SEC filings are the business version of Where's Waldo.
The Rules:
In their SEC filings,publicly traded corporations --and some privately traded companies-- must disclose information like:
Executive salaries, benefits and other compensations.
Crazy Perks ( homes, use of private jets, membership in clubs)
"Related Parties" transactions ( contracts and deals with relatives and associates of executives and board of directors)
While corporations are required to disclose this info, they are not required to disclose the info in 12 point type. Given that these reports are cumbersome its not that difficult to hide it in plain sight.
HOW TO PLAY
Review the numbers. Read the footnotes. Connect the dots.
Know what is considered appropriate use of business funds
Know who are the related parties.
Analyze and compare how the numbers you're seeing compare to the baseline
HOW TO WIN
That depends on whose team you're on.
If you are representing the corporation:
You want to disclose everything you are legally expected to disclose in a way that escapes the attention of snoopy journalists and investors.
If you can get through your filing without any negative publicity or any pesky questions from journalists and investors, You've won!
If you are a journalist or investor:
You win by outing the information. It may be legal, but it may not be fair. Letting the public decide is the ultimate goal If someone were keeping a scorecard,corporations would definitely be ahead in this game.

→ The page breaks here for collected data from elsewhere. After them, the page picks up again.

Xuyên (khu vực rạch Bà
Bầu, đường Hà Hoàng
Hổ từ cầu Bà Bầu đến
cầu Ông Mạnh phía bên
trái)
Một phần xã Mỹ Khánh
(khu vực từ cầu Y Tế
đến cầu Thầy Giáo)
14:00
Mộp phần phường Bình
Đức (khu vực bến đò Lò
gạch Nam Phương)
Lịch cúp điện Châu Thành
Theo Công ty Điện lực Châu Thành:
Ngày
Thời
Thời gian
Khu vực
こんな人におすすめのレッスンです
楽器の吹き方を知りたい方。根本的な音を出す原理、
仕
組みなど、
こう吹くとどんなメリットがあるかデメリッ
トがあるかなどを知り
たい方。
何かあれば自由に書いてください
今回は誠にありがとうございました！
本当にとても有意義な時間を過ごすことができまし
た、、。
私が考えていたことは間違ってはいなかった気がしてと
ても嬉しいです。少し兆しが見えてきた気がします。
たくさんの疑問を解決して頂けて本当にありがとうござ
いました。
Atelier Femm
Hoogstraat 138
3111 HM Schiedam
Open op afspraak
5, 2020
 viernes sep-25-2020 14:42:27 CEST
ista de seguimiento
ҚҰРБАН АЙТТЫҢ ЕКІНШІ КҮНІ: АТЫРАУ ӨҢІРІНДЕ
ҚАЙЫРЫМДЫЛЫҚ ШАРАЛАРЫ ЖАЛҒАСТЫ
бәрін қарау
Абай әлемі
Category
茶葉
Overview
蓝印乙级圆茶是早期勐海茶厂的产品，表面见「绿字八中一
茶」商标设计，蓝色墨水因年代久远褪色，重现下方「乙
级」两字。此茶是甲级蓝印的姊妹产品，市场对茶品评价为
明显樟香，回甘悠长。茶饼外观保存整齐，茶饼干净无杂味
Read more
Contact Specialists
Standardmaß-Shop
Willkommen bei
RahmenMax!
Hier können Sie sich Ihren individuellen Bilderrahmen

That could be changing all because of business journalist Michelle Leder and her blog Footnoted.org
Michelle spends a good part of every day doing what many corporations wished she wouldn't do...she scours SEC filings and shares the gems she's uncovered on her blog. Some of her recent finds:
Minneapolis based Regis Corporation ( they proudly proclaim on their website that they are 8 times larger than their closest competitor in the beauty industry) likes to keep things "all in the family."
In their latest proxy filing,Leder uncovered that Regis Corporation purchases the magazines for their salons from a company owned by the son of the Chairman. Regis is currently paying around $675,000 in magazine subscriptions.
"Another company run by another son, David, who also sits on Regis’ board, sold more than $400K worth of products to the company. Meanwhile, the son of CEO and President Paul Finkelstein collected $556K in commissions for selling life insurance policies. That’s on top of the $231K the younger Finkelstein collected in fiscal 2004 and another $251K in fiscal 2003."
Speaking in Minneapolis to a group of business journalists at "The Craft of Business Writing" Workshop sponsored by the Donald W. Reynolds National Center for Business Journalism,Leder was sharing how any journalist or investor can find this stuff.
If you want to learn how to read these SEC filings, Michelle provides a HOW TO section on her blog .
Corporations are hoping you'll find it too hard to play.